4. The equipment multi-dimensional health status assessment method according to claim 3, characterized in that, Sort all health status values ​​H of the test and training equipment from smallest to largest, and select the initial status of the top-ranked equipment as the health set sample. Sort all fault status values ​​F of the training equipment from largest to smallest, and select the life-reaching status of the top-ranked equipment as the fault set sample. The selection ratio is 10%.

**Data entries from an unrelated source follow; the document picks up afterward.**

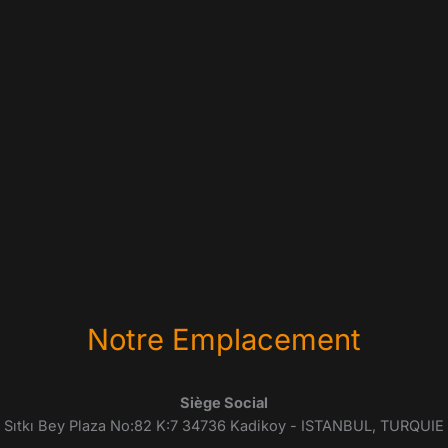
Notre Emplacement
Siège Social
Sıtkı Bey Plaza No:82 K:7 34736 Kadikoy - ISTANBUL, TURQUIE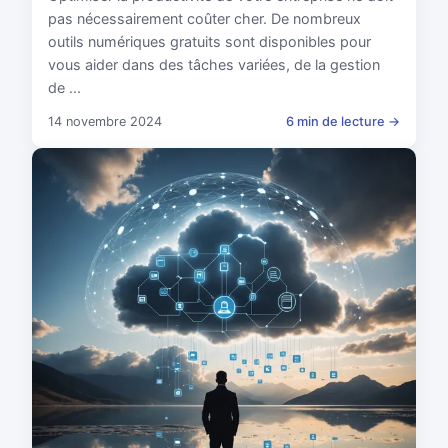
pas nécessairement coûter cher. De nombreux
outils numériques gratuits sont disponibles pour
vous aider dans des tâches variées, de la gestion
de ...
14 novembre 2024
6 min de lecture →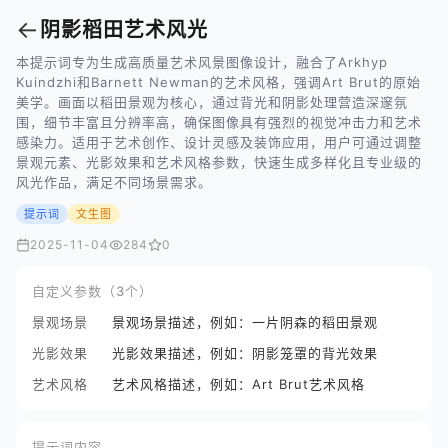
←
阴影稻田艺术风光
本提示词专为生成高质量艺术风景图像设计，融合了Arkhyp
Kuindzhi和Barnett Newman的艺术风格，强调Art Brut的原始
美学。画面以稻田景观为核心，通过背光和阴影处理营造深邃氛
围，细节丰富且分辨率高，确保图像具有强烈的视觉冲击力和艺术
感染力。适用于艺术创作、设计灵感及装饰应用，用户可通过调整
景观元素、光影效果和艺术风格参数，快速生成多样化且专业级的
风光作品，满足不同场景需求。
提示词
文生图
2025-11-04
284
0
自定义参数（3个）
景观场景
景观场景描述，例如：一片阴森的稻田景观
光影效果
光影效果描述，例如：阴影笼罩的背光效果
艺术风格
艺术风格描述，例如：Art Brut艺术风格
提示词内容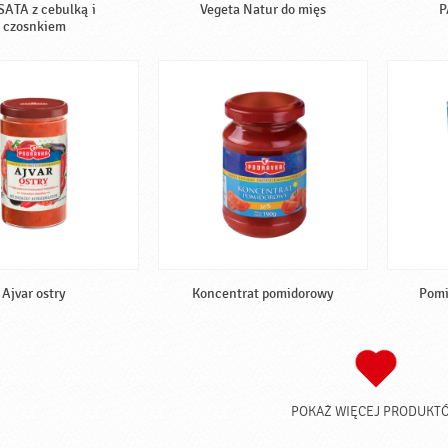
ATA z cebulką i
Vegeta Natur do mięs
P
czosnkiem
Ajvar ostry
Koncentrat pomidorowy
Pomi
POKAŻ WIĘCEJ PRODUKT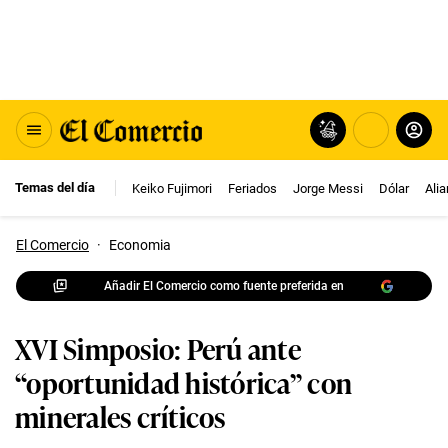
Temas del día
Keiko Fujimori
Feriados
Jorge Messi
Dólar
Ali
El Comercio
·
Economia
Añadir El Comercio como fuente preferida en
XVI Simposio: Perú ante
“oportunidad histórica” con
minerales críticos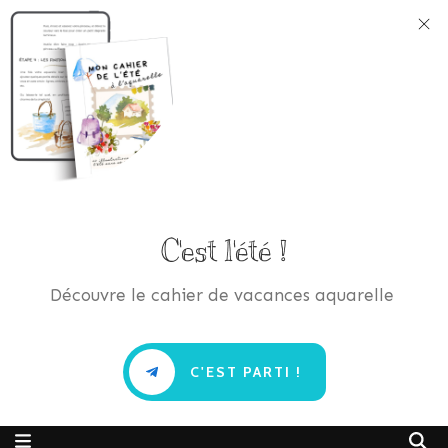
C'est l'été !
Découvre le cahier de vacances aquarelle
C'EST PARTI !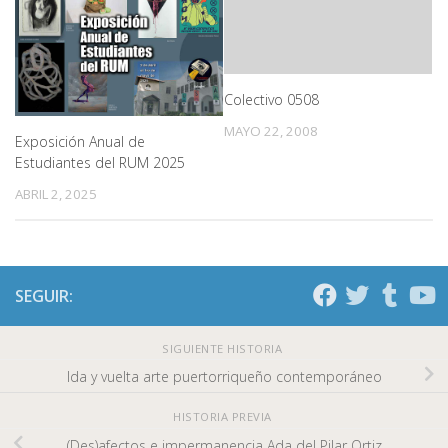
Colectivo 0508
MAYO 22, 2008
Exposición Anual de
Estudiantes del RUM 2025
ABRIL 2, 2025
SEGUIR:
SIGUIENTE HISTORIA
Ida y vuelta arte puertorriqueño contemporáneo
HISTORIA PREVIA
(Des)afectos e impermanencia Ada del Pilar Ortiz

5. The equipment multi-dimensional health status assessment method according to claim 1, characterized in that, The steps for generating health status include: A variable-weight sequence is generated by reducing the weight value of the tail data in the faulty bulldozer sample set and increasing the weight value of the front data, ultimately generating a healthy variable-weight sequence and a faulty variable-weight sequence. Linearly generate health scores; based on the health and faulty bulldozer distance datasets, calculate the health score sequence for each piece of equipment, denoted as: , This sequence quantitatively characterizes the equipment health status using variable weights: Among them, CV i To equip the i-th cycle health value, These represent the distance measurement results for the bulldozers in the i-th cycle of each piece of equipment, for both healthy and faulty samples; w hi with w fi These represent the bulldozer distance weight values ​​for healthy samples and faulty samples, respectively, for the i-th flight cycle; where w hi +w fi =1, where l is the distance of each equipped bulldozer from the dataset length.